Malaria is an infectious disease. Malaria transmits to people through the bite of female Anophelesmosquitoes infected with Plasmodium falciparum or Plasmodium vivax. The disease still causes millions of people. The protozoan parasite Plasmodium causes Malaria. Four different species of Plasmodium: P. falciparum, P. malariae, P. ovale and P. vivax could cause human malaria.

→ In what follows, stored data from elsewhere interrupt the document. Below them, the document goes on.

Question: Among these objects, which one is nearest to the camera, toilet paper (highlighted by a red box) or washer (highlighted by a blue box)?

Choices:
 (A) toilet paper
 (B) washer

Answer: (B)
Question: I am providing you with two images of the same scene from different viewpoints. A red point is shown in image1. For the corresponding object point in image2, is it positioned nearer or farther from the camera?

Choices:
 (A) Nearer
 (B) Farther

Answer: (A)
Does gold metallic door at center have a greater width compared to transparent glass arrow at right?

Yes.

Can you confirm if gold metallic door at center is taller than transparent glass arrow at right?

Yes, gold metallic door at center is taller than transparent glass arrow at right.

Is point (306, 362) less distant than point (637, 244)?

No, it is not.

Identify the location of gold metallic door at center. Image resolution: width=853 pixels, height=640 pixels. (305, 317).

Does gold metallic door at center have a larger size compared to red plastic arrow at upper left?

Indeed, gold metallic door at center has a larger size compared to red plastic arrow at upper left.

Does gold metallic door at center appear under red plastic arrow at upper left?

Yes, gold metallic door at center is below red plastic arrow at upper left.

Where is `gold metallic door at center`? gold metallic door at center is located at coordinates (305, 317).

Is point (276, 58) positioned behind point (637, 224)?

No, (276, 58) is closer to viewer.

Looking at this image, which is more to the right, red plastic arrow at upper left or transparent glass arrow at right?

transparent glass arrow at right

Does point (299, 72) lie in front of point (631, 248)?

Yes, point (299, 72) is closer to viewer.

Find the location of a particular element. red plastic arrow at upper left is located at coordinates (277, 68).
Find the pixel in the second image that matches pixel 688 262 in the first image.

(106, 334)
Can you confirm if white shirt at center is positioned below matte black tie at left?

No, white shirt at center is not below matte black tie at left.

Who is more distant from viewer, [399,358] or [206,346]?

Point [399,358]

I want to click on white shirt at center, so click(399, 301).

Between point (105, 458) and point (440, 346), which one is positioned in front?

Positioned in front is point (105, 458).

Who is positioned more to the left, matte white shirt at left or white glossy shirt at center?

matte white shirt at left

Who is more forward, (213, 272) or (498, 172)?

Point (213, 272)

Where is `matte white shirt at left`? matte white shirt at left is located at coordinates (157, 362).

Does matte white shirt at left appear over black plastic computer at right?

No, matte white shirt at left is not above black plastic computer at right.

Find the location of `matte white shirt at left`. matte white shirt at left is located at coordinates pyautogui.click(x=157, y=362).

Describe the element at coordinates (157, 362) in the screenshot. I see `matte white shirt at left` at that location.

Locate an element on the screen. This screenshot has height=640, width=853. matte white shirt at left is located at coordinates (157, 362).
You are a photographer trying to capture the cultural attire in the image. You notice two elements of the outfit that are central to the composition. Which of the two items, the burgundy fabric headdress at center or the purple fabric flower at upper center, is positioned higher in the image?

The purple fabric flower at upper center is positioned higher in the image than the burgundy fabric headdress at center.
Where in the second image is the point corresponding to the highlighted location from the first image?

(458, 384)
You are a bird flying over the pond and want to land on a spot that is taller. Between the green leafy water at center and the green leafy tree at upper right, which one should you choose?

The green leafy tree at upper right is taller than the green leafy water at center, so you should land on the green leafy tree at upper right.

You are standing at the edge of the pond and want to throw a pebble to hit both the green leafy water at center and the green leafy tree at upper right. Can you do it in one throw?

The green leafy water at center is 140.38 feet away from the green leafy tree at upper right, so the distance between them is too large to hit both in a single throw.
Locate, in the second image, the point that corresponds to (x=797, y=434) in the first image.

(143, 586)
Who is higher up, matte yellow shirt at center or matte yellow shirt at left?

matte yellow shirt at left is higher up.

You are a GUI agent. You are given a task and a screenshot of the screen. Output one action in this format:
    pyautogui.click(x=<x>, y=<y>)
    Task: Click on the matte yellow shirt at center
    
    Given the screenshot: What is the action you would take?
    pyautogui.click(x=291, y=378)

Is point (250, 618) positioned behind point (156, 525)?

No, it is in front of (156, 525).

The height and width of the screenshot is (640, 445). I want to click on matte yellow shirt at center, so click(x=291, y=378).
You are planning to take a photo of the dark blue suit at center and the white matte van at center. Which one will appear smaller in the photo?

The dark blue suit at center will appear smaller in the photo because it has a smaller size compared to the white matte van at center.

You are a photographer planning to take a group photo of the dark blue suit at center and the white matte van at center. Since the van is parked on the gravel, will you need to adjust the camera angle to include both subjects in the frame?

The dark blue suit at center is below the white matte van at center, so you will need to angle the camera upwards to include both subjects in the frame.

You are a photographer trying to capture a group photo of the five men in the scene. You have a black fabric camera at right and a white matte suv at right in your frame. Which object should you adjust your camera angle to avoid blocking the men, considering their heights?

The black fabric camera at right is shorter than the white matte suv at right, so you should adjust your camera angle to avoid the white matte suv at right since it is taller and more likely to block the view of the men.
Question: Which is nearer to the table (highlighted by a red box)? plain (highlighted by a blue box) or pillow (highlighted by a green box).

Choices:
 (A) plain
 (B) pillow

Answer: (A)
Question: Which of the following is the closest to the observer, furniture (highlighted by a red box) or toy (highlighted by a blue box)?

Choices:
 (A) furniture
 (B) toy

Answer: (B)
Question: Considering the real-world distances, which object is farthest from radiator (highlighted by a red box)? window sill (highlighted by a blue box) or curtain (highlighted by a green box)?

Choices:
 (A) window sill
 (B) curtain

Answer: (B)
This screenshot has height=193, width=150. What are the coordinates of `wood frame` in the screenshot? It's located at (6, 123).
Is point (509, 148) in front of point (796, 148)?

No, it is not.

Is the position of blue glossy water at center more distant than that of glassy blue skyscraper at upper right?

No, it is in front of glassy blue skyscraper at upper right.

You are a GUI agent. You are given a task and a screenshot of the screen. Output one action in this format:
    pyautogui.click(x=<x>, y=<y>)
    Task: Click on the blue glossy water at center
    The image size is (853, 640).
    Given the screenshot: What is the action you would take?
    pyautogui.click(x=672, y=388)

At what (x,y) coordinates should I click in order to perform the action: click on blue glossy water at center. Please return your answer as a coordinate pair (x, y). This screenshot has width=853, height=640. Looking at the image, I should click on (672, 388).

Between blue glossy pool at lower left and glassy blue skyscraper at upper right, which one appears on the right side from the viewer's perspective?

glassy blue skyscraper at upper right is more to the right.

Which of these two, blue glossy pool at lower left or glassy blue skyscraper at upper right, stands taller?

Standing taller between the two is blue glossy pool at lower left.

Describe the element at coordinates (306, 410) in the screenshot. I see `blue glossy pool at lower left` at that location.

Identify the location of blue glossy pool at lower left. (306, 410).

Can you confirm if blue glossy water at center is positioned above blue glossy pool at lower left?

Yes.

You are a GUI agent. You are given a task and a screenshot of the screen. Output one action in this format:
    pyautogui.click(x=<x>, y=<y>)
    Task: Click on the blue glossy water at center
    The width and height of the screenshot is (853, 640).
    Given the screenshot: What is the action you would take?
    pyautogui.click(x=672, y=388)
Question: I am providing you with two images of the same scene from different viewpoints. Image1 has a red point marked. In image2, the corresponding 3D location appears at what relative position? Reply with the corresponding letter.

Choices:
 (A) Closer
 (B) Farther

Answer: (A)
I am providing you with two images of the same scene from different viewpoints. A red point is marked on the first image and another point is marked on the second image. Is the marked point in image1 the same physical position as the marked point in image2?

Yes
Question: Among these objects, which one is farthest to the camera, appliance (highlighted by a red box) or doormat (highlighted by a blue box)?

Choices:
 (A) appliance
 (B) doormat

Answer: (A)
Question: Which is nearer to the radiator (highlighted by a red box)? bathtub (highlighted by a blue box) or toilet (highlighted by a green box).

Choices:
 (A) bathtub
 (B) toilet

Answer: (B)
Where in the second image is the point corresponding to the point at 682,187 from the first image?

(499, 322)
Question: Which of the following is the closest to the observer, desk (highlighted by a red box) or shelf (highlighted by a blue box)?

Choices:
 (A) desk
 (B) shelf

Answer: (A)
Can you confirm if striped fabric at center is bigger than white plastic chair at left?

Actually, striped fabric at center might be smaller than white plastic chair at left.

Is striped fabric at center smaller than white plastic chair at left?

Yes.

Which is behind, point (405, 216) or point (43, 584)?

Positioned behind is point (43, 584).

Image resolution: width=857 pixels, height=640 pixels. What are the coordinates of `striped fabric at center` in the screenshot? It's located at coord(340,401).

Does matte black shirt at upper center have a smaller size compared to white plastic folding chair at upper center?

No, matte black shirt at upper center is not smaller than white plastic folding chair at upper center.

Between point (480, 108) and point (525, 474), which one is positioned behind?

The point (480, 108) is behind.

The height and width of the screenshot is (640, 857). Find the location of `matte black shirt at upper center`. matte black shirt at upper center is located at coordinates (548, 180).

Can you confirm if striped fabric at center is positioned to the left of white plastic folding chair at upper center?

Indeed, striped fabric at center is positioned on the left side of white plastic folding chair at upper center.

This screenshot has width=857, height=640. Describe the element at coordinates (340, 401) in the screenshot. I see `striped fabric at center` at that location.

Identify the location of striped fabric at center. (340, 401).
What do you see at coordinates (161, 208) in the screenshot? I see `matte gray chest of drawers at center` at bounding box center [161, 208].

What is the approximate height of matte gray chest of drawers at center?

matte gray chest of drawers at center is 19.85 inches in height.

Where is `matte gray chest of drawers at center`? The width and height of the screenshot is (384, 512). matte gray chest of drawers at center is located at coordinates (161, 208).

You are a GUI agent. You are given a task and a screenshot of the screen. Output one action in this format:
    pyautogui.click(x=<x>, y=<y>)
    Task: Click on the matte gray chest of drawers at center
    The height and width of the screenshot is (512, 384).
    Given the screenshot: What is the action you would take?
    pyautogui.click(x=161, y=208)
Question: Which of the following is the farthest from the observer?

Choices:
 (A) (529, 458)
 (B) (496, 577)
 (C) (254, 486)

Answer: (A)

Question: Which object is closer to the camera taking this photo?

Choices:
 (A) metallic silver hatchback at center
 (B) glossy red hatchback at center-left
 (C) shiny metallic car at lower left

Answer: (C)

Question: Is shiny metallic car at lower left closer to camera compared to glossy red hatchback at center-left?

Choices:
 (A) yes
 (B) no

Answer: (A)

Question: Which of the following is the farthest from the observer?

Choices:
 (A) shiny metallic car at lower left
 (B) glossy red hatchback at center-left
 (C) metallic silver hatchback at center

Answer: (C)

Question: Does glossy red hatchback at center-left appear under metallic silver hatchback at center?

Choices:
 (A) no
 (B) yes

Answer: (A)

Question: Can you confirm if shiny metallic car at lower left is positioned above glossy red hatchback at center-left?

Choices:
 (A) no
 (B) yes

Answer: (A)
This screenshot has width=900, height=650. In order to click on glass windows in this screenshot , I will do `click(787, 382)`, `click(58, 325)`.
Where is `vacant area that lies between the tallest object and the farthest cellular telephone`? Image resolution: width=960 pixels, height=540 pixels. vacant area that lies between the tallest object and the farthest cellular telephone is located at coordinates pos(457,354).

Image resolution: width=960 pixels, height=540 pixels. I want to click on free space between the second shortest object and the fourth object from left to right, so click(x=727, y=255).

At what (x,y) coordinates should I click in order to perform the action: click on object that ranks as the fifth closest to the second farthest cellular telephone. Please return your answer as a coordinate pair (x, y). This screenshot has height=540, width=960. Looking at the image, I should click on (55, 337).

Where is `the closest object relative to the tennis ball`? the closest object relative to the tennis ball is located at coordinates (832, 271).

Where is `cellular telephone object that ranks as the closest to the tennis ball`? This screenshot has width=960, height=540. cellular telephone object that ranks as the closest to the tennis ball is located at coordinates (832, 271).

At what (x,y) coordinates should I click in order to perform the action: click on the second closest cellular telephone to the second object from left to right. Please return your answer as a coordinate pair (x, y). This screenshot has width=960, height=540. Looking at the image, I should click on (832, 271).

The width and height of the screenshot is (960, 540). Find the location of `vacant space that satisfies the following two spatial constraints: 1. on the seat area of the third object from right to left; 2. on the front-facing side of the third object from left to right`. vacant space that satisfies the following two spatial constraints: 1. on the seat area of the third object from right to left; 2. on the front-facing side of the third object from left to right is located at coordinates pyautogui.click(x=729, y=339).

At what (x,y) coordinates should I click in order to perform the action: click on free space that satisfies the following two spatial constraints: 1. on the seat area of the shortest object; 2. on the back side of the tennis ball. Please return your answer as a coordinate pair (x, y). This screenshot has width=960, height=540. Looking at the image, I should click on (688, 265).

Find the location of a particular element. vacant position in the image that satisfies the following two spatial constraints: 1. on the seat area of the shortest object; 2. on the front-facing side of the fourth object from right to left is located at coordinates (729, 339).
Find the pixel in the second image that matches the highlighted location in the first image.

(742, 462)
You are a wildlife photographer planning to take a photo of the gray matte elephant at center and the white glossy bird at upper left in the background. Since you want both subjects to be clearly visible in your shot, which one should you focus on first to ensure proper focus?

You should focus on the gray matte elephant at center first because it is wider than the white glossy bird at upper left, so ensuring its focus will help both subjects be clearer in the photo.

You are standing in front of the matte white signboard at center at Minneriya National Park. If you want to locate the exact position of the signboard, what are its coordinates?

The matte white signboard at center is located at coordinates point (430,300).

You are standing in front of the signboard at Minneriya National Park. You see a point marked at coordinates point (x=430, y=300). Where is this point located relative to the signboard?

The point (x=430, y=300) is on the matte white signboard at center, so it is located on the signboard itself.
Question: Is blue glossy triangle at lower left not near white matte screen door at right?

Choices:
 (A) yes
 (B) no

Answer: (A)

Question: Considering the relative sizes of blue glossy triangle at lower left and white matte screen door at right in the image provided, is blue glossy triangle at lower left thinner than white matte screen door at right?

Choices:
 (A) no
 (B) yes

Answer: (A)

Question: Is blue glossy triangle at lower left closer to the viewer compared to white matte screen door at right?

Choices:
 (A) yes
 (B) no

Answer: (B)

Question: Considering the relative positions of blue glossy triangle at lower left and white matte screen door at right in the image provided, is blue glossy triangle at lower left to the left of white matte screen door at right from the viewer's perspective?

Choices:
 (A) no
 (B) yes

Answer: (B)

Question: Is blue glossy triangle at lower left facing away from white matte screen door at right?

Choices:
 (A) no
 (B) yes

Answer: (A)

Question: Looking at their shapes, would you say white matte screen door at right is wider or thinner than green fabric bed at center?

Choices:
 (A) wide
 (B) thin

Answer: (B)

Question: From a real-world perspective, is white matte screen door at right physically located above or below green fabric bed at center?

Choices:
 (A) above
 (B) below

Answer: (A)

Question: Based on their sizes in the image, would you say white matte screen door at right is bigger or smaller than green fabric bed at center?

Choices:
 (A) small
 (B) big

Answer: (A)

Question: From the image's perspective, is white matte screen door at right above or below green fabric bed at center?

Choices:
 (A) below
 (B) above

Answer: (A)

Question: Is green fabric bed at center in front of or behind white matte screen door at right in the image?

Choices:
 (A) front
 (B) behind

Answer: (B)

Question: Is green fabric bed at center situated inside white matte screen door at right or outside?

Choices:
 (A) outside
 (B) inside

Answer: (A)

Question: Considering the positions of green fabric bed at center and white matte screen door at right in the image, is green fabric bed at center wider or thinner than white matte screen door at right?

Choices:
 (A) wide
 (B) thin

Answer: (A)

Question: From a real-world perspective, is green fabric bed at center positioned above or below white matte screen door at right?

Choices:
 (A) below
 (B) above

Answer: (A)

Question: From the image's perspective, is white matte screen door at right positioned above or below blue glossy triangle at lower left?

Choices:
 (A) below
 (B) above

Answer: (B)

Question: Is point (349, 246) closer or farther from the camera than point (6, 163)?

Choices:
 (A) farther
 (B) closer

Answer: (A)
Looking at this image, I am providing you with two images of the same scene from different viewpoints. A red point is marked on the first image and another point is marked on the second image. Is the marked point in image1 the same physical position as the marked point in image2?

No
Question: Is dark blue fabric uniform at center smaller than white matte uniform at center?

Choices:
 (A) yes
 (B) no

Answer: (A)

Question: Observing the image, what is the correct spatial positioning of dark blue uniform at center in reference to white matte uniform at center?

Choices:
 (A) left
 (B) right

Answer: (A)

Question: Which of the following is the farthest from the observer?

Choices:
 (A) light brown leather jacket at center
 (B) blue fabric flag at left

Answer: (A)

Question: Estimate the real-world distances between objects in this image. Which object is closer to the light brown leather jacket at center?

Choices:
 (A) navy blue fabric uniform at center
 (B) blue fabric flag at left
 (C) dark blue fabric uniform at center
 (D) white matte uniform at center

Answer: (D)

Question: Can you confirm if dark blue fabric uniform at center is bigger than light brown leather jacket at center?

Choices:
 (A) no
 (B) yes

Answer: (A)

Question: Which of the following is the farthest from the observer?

firstly, Phosphatidylinositol-4-OH kinase (PI4K) is a target for Plasmodium. The target of PI4K is a key Plasmodium vulnerability, opening up new avenues of target-based discovery to identify drugs with an ideal activity profile for the prevention, treatment and elimination of malaria. PI4K is a lipid kinase. PI4K is the target of imidazopyrazines. In addition, the imidazopyrazines is the class of antimalarial compounds that inhibit the intracellular development of multiple Plasmodium species at each stage of infection in the vertebrate host. Moreover, Imidazopyrazines exert their effect through inhibitory interaction with the ATP-binding pocket of PI4K, altering the intracellular distribution of phosphatidylinositol-4-phosphate.

Above all, UCT943 is a next generation Plasmodium falciparum PI4K inhibitor for the treatment of malaria. Hopefully, UCT943 inhibits the P. vivax PI4K (PvPI4K) enzyme with an IC50 of 23 nM. UCT943 is one of the most potent compounds assessed in the 2-aminopyrazine chemical series, with IC50s of 5.4 and 4.7 nM against NF54 and K1 P. falciparum strains, respectively. Besides, UCT943 kills the malaria parasite by blocking the parasite’s PI4K and protects from malaria infection. As a result, UCT943 has potential as a new antimalarial drug that may contribute to global malaria eradication efforts.

Reference:
Antimicrob Agents Chemother. 2018 Aug 27;62(9).